Thank you very much. I, like many other posters, am in awe of your contributions and analysis as well and am thankful you are here posting.
I keep running over and over in my mind how the State will lay out its case against all three. I have a legal degree (graduated from law school) and did have the opportunity to participate in a few trials (via work and internships). I have often found opening and closing statements by both sides to be incredibly impactful. Since NP is so loquacious and his best skill in spinning (taking facts and creating word salad or basically denying facts and spinning an entirely different narrative) I wonder if the better strategy is to allow him to make the opening statement first. This sounds really odd and backwards but I will try to explain the best I can.
State lays out their case/theory/story and the jury will be hooked and they will also want every single aspect of that be powerful and obliterate anything the Defense might do. They have to keep an open mind. Innocent until proven guilty beyond a reasonable doubt. By force him to go first I mean the state has a very short Opening statement. Save their best stuff for the summation/closing argument. It has to lay out the charges but be very brief. Very brief. It will basically say the state is charging FD with these crimes and they will prove each one beyond a reasonable doubt and the only reasonable conclusion that the jury can reach will be guilty.
But if you force NP to go first by not laying out this very long opening statement and narrative...he can't just pick apart line by line what the State has said in his opening statement. He will be forced to either (1) go with a short FD is innocent and the state cannot prove his guilt beyond a reasonable doubt or (2) lay out his own narrative of the case. This is important.
I could be entirely wrong about this but feel that it is an interesting albeit different way to go that neither NP nor the jury would be expecting. Like winning the coin toss at the beginning of the football game and electing to defer (kick and not receive and instead get the ball on offense to start the second half--for those of y'all not familiar with football).
I have no doubt that NP is highly skilled and will preserve every possible appeal for FD should he be found guilty. I would simply turn the tables on him. The state is going to have to show a bit more than what we have seen in the AWs in a Preliminary Hearing in front of the Judge regardless before there is a trial. After that NP will be getting all the State has and will know precisely how they will lay out there case.
I would just force them to go first in order to either put forth their own theory, which I am wondering if that is what they will actually do now. I'm starting to think it will be spaghetti at the wall...
NCPD focused on FD from the beginning
NO proof FD was in NC
Someone else could have done it (EE/KM/MT...)
JD is not dead. Has the wealth and means to do this.
FD was framed...
Oh also, after reading about kidnapping charges, the restraining/kidnapping can be very very brief. Just even a small amount of time to cause death. The blood evidence and other forensics should tell us a bit more. Blood evidence in her suburban for instance. Where was the blood inside. was it dripping? Did it indicate that someone was still alive?
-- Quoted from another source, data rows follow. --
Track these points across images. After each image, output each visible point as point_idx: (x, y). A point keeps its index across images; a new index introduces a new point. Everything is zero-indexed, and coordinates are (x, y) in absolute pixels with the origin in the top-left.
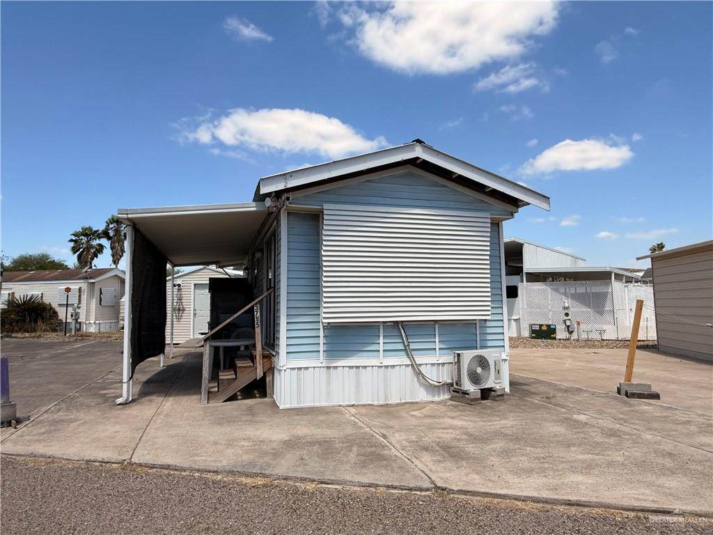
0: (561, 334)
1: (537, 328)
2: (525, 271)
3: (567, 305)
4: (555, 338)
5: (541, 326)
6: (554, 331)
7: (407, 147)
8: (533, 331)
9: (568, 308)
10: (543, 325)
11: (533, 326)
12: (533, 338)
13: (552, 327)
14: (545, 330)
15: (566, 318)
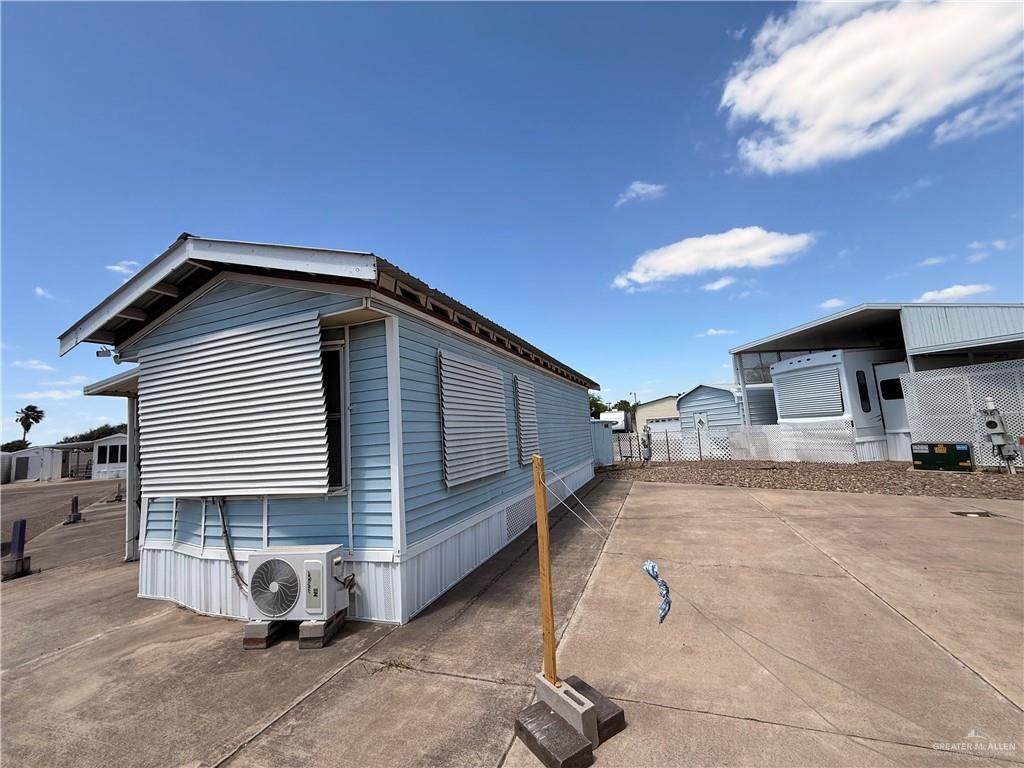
0: (984, 458)
1: (925, 450)
2: (909, 352)
3: (991, 406)
4: (971, 469)
5: (932, 446)
6: (967, 454)
8: (916, 456)
9: (992, 412)
10: (936, 445)
11: (914, 447)
12: (916, 467)
13: (958, 448)
14: (942, 454)
15: (990, 431)
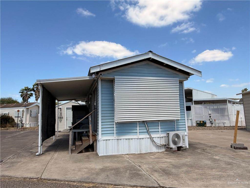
0: (208, 124)
1: (199, 122)
2: (193, 100)
3: (210, 113)
4: (206, 126)
5: (200, 121)
6: (205, 123)
7: (146, 54)
8: (197, 124)
10: (201, 121)
11: (197, 122)
12: (197, 126)
13: (204, 122)
14: (202, 123)
15: (210, 118)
I think we will learn more and more at trial.
I am not btw discounting that she very well could have been alive...even all the way to Farmington. I just don't want to think that as the pain and suffering is too great for me to contemplate. She had already suffered in the garage. So the tender heart in me would like to think it was over fairly quickly and that she expired in the garage and was dead when she was placed in the suburban.
Either way, FD is a sick monster driving alongside the mother of his five children the almost two hours to Farmington (unless her remains never made it too far from NC) who was either dead or dying. Speaks to a level of callousness and compartmentalization that you basically only see in psychopaths and sociopaths. I'd put him in the sociopath category...but who can say really?